Verbatim repeat, images excluded. Give each entry again as written.

[INPUT FOR THIS TASK Boundary: Start]

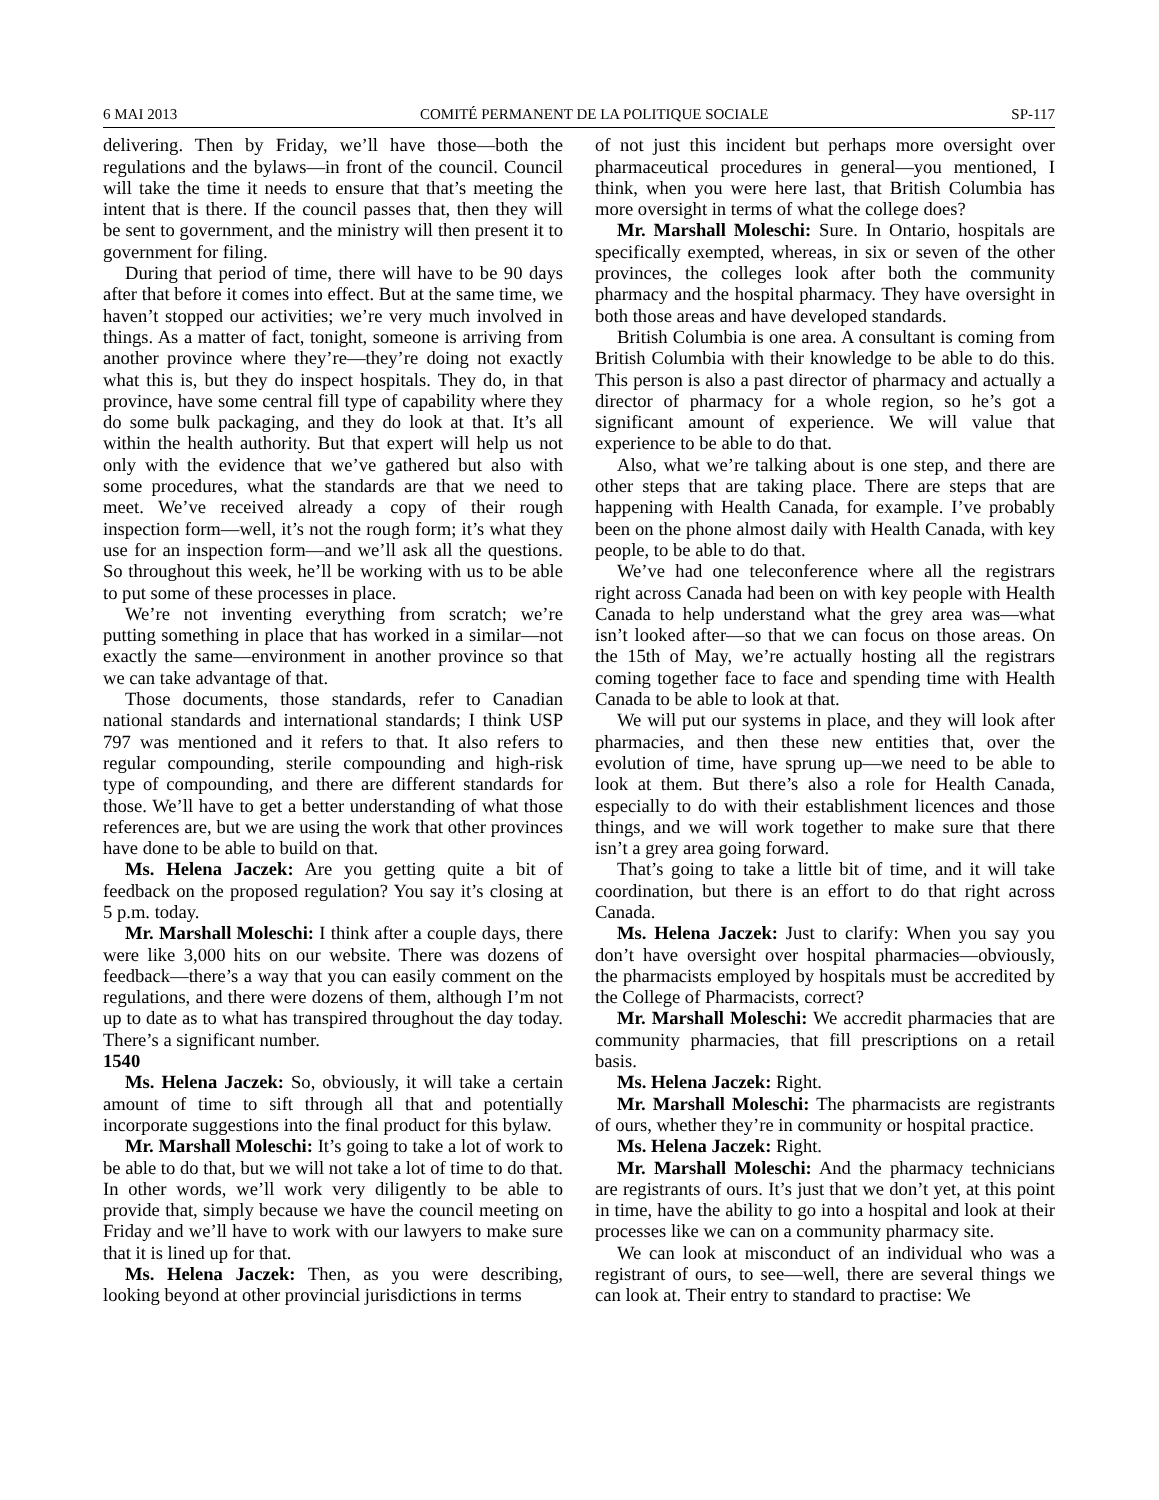6 MAI 2013 COMITÉ PERMANENT DE LA POLITIQUE SOCIALE SP-117
delivering. Then by Friday, we’ll have those—both the regulations and the bylaws—in front of the council. Council will take the time it needs to ensure that that’s meeting the intent that is there. If the council passes that, then they will be sent to government, and the ministry will then present it to government for filing.
During that period of time, there will have to be 90 days after that before it comes into effect. But at the same time, we haven’t stopped our activities; we’re very much involved in things. As a matter of fact, tonight, someone is arriving from another province where they’re—they’re doing not exactly what this is, but they do inspect hospitals. They do, in that province, have some central fill type of capability where they do some bulk packaging, and they do look at that. It’s all within the health authority. But that expert will help us not only with the evidence that we’ve gathered but also with some procedures, what the standards are that we need to meet. We’ve received already a copy of their rough inspection form—well, it’s not the rough form; it’s what they use for an inspection form—and we’ll ask all the questions. So throughout this week, he’ll be working with us to be able to put some of these processes in place.
We’re not inventing everything from scratch; we’re putting something in place that has worked in a similar—not exactly the same—environment in another province so that we can take advantage of that.
Those documents, those standards, refer to Canadian national standards and international standards; I think USP 797 was mentioned and it refers to that. It also refers to regular compounding, sterile compounding and high-risk type of compounding, and there are different standards for those. We’ll have to get a better understanding of what those references are, but we are using the work that other provinces have done to be able to build on that.
Ms. Helena Jaczek: Are you getting quite a bit of feedback on the proposed regulation? You say it’s closing at 5 p.m. today.
Mr. Marshall Moleschi: I think after a couple days, there were like 3,000 hits on our website. There was dozens of feedback—there’s a way that you can easily comment on the regulations, and there were dozens of them, although I’m not up to date as to what has transpired throughout the day today. There’s a significant number.
1540
Ms. Helena Jaczek: So, obviously, it will take a certain amount of time to sift through all that and potentially incorporate suggestions into the final product for this bylaw.
Mr. Marshall Moleschi: It’s going to take a lot of work to be able to do that, but we will not take a lot of time to do that. In other words, we’ll work very diligently to be able to provide that, simply because we have the council meeting on Friday and we’ll have to work with our lawyers to make sure that it is lined up for that.
Ms. Helena Jaczek: Then, as you were describing, looking beyond at other provincial jurisdictions in terms
of not just this incident but perhaps more oversight over pharmaceutical procedures in general—you mentioned, I think, when you were here last, that British Columbia has more oversight in terms of what the college does?
Mr. Marshall Moleschi: Sure. In Ontario, hospitals are specifically exempted, whereas, in six or seven of the other provinces, the colleges look after both the community pharmacy and the hospital pharmacy. They have oversight in both those areas and have developed standards.
British Columbia is one area. A consultant is coming from British Columbia with their knowledge to be able to do this. This person is also a past director of pharmacy and actually a director of pharmacy for a whole region, so he’s got a significant amount of experience. We will value that experience to be able to do that.
Also, what we’re talking about is one step, and there are other steps that are taking place. There are steps that are happening with Health Canada, for example. I’ve probably been on the phone almost daily with Health Canada, with key people, to be able to do that.
We’ve had one teleconference where all the registrars right across Canada had been on with key people with Health Canada to help understand what the grey area was—what isn’t looked after—so that we can focus on those areas. On the 15th of May, we’re actually hosting all the registrars coming together face to face and spending time with Health Canada to be able to look at that.
We will put our systems in place, and they will look after pharmacies, and then these new entities that, over the evolution of time, have sprung up—we need to be able to look at them. But there’s also a role for Health Canada, especially to do with their establishment licences and those things, and we will work together to make sure that there isn’t a grey area going forward.
That’s going to take a little bit of time, and it will take coordination, but there is an effort to do that right across Canada.
Ms. Helena Jaczek: Just to clarify: When you say you don’t have oversight over hospital pharmacies—obviously, the pharmacists employed by hospitals must be accredited by the College of Pharmacists, correct?
Mr. Marshall Moleschi: We accredit pharmacies that are community pharmacies, that fill prescriptions on a retail basis.
Ms. Helena Jaczek: Right.
Mr. Marshall Moleschi: The pharmacists are registrants of ours, whether they’re in community or hospital practice.
Ms. Helena Jaczek: Right.
Mr. Marshall Moleschi: And the pharmacy technicians are registrants of ours. It’s just that we don’t yet, at this point in time, have the ability to go into a hospital and look at their processes like we can on a community pharmacy site.
We can look at misconduct of an individual who was a registrant of ours, to see—well, there are several things we can look at. Their entry to standard to practise: We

[INPUT FOR THIS TASK Boundary: End]

RESPONSE TO THIS TASK:
6 MAI 2013 COMITÉ PERMANENT DE LA POLITIQUE SOCIALE SP-117
delivering. Then by Friday, we’ll have those—both the regulations and the bylaws—in front of the council. Council will take the time it needs to ensure that that’s meeting the intent that is there. If the council passes that, then they will be sent to government, and the ministry will then present it to government for filing.
During that period of time, there will have to be 90 days after that before it comes into effect. But at the same time, we haven’t stopped our activities; we’re very much involved in things. As a matter of fact, tonight, someone is arriving from another province where they’re—they’re doing not exactly what this is, but they do inspect hospitals. They do, in that province, have some central fill type of capability where they do some bulk packaging, and they do look at that. It’s all within the health authority. But that expert will help us not only with the evidence that we’ve gathered but also with some procedures, what the standards are that we need to meet. We’ve received already a copy of their rough inspection form—well, it’s not the rough form; it’s what they use for an inspection form—and we’ll ask all the questions. So throughout this week, he’ll be working with us to be able to put some of these processes in place.
We’re not inventing everything from scratch; we’re putting something in place that has worked in a similar—not exactly the same—environment in another province so that we can take advantage of that.
Those documents, those standards, refer to Canadian national standards and international standards; I think USP 797 was mentioned and it refers to that. It also refers to regular compounding, sterile compounding and high-risk type of compounding, and there are different standards for those. We’ll have to get a better understanding of what those references are, but we are using the work that other provinces have done to be able to build on that.
Ms. Helena Jaczek: Are you getting quite a bit of feedback on the proposed regulation? You say it’s closing at 5 p.m. today.
Mr. Marshall Moleschi: I think after a couple days, there were like 3,000 hits on our website. There was dozens of feedback—there’s a way that you can easily comment on the regulations, and there were dozens of them, although I’m not up to date as to what has transpired throughout the day today. There’s a significant number.
1540
Ms. Helena Jaczek: So, obviously, it will take a certain amount of time to sift through all that and potentially incorporate suggestions into the final product for this bylaw.
Mr. Marshall Moleschi: It’s going to take a lot of work to be able to do that, but we will not take a lot of time to do that. In other words, we’ll work very diligently to be able to provide that, simply because we have the council meeting on Friday and we’ll have to work with our lawyers to make sure that it is lined up for that.
Ms. Helena Jaczek: Then, as you were describing, looking beyond at other provincial jurisdictions in terms
of not just this incident but perhaps more oversight over pharmaceutical procedures in general—you mentioned, I think, when you were here last, that British Columbia has more oversight in terms of what the college does?
Mr. Marshall Moleschi: Sure. In Ontario, hospitals are specifically exempted, whereas, in six or seven of the other provinces, the colleges look after both the community pharmacy and the hospital pharmacy. They have oversight in both those areas and have developed standards.
British Columbia is one area. A consultant is coming from British Columbia with their knowledge to be able to do this. This person is also a past director of pharmacy and actually a director of pharmacy for a whole region, so he’s got a significant amount of experience. We will value that experience to be able to do that.
Also, what we’re talking about is one step, and there are other steps that are taking place. There are steps that are happening with Health Canada, for example. I’ve probably been on the phone almost daily with Health Canada, with key people, to be able to do that.
We’ve had one teleconference where all the registrars right across Canada had been on with key people with Health Canada to help understand what the grey area was—what isn’t looked after—so that we can focus on those areas. On the 15th of May, we’re actually hosting all the registrars coming together face to face and spending time with Health Canada to be able to look at that.
We will put our systems in place, and they will look after pharmacies, and then these new entities that, over the evolution of time, have sprung up—we need to be able to look at them. But there’s also a role for Health Canada, especially to do with their establishment licences and those things, and we will work together to make sure that there isn’t a grey area going forward.
That’s going to take a little bit of time, and it will take coordination, but there is an effort to do that right across Canada.
Ms. Helena Jaczek: Just to clarify: When you say you don’t have oversight over hospital pharmacies—obviously, the pharmacists employed by hospitals must be accredited by the College of Pharmacists, correct?
Mr. Marshall Moleschi: We accredit pharmacies that are community pharmacies, that fill prescriptions on a retail basis.
Ms. Helena Jaczek: Right.
Mr. Marshall Moleschi: The pharmacists are registrants of ours, whether they’re in community or hospital practice.
Ms. Helena Jaczek: Right.
Mr. Marshall Moleschi: And the pharmacy technicians are registrants of ours. It’s just that we don’t yet, at this point in time, have the ability to go into a hospital and look at their processes like we can on a community pharmacy site.
We can look at misconduct of an individual who was a registrant of ours, to see—well, there are several things we can look at. Their entry to standard to practise: We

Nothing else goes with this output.